If you can find the missing chunk in any of these prune logs (on all the computers which backup and prune to this storage!), then it is clear that the
prune command removed it in the exclusive mode or marked it as a fossil (which may be removed at a later time). If you think the
prune command mistakenly removed or marked the chunk due to a bug, post a bug report in the forum with relevant logs attached.
Please be aware there are some corner cases when a fossil still needed may be mistakenly deleted.
Backups lasting longer than 7 days
If there is a repository doing a backup which takes more than 7 days and the backup started before the chunk was marked as fossil, then the
prune command will think that that particular repository becomes inactive and will be excluded from the criteria for determining safe fossils to be deleted.
The other case happens when an initial backup from a newly recreated repository that also started before the chunk was marked as fossil. Since the
prune command doesn’t know the existence of such a repository at the fossil deletion time, it may think the fossil isn’t needed any more by any snapshot and thus delete it permanently.
If you see from the log that a missing chunk was deleted in exclusive mode, then it means that the prune command was incorrectly invoked with the
-exclusive option, while there was still a backup in progress from a different computer to the same storage.
Fixing a missing chunk
In all these cases, a
check command after the backup finishes will immediately reveals the missing chunk.
What if the missing chunk can’t be found in any of these prune logs?

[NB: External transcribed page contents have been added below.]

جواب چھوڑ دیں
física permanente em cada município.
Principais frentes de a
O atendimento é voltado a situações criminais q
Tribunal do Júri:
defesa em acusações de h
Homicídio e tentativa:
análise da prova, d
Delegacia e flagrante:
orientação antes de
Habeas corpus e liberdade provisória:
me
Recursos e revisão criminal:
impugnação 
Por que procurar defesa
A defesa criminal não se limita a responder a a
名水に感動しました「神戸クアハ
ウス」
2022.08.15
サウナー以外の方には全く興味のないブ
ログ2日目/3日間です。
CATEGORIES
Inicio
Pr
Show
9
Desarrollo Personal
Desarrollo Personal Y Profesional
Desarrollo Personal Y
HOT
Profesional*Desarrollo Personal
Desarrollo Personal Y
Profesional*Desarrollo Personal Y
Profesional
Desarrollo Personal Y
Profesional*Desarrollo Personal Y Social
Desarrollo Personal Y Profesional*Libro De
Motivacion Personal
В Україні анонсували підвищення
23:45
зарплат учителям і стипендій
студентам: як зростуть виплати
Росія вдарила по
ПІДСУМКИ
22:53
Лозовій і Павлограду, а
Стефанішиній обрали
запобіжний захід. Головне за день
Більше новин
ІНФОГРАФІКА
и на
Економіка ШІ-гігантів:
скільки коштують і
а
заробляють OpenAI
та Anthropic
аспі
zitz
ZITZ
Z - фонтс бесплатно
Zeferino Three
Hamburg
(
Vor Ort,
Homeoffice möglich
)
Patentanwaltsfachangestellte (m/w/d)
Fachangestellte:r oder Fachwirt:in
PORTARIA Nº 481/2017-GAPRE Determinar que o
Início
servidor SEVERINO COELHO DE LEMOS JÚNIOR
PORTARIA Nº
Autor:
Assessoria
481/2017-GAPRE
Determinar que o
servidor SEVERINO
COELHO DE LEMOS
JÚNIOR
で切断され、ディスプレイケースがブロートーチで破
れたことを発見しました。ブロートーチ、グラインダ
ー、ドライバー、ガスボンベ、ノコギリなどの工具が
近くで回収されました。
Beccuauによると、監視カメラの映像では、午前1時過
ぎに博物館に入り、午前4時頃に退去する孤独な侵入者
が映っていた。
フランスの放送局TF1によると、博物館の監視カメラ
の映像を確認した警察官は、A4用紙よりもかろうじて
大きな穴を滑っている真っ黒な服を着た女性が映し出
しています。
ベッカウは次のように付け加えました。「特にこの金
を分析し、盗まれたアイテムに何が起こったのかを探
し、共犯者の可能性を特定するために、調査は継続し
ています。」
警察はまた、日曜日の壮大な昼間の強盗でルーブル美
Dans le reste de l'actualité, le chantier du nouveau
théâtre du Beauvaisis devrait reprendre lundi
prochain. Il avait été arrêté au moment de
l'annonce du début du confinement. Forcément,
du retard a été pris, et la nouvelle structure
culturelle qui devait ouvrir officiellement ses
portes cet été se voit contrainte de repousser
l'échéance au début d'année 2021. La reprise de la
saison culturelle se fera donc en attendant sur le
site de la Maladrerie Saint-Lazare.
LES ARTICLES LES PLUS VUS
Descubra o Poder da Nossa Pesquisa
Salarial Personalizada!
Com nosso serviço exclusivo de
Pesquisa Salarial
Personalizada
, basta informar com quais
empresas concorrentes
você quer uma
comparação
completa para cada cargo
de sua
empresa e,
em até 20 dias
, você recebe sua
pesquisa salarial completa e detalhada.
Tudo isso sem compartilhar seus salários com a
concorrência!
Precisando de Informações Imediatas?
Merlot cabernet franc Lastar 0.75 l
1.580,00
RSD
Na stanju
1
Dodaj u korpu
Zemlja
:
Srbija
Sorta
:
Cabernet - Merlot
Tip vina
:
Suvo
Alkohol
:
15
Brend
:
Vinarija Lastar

We may not be able to track down who the culprit was. It could be a bug in Duplicacy, or a bug in the cloud storage service, or it could be a user error. If you do not want to see this happen again, you may need to run a
check command after every backup or before every prune.
Is it possible to recover a missing chunk? Maybe, if the backup where the missing chunk comes from was done recently and the files in that backup haven’t changed since the backup. In this case, you can modify the
.duplicacy/preferences file to assign to the repository a new id that hasn’t been used by any repositories connecting to the same storage, and then run a new backup. This backup will be an initial backup because of the new repository id and therefore attempt to upload all chunks that do not exist in the storage. If you are lucky, this procedure will be able to produce an identical copy of the missing chunk.
If you are uninterested in figuring out why the chunk went missing and just want to fix the issue, you can keep removing by hand the affected snapshot files under the
snapshots folder in the storage, until the
check -a command passes without reporting missing chunks. At this time, you should be able to run new backups. However, there will likely be many unreferenced chunks in the storage. To fix this, run
prune -exhaustive and all unreferenced chunks will be identified and marked as fossils for removal by a subsequent prune command. Or if you’re very sure that no other backups are running,
prune -exhaustive -exclusive can remove these unreferenced chunks immediately.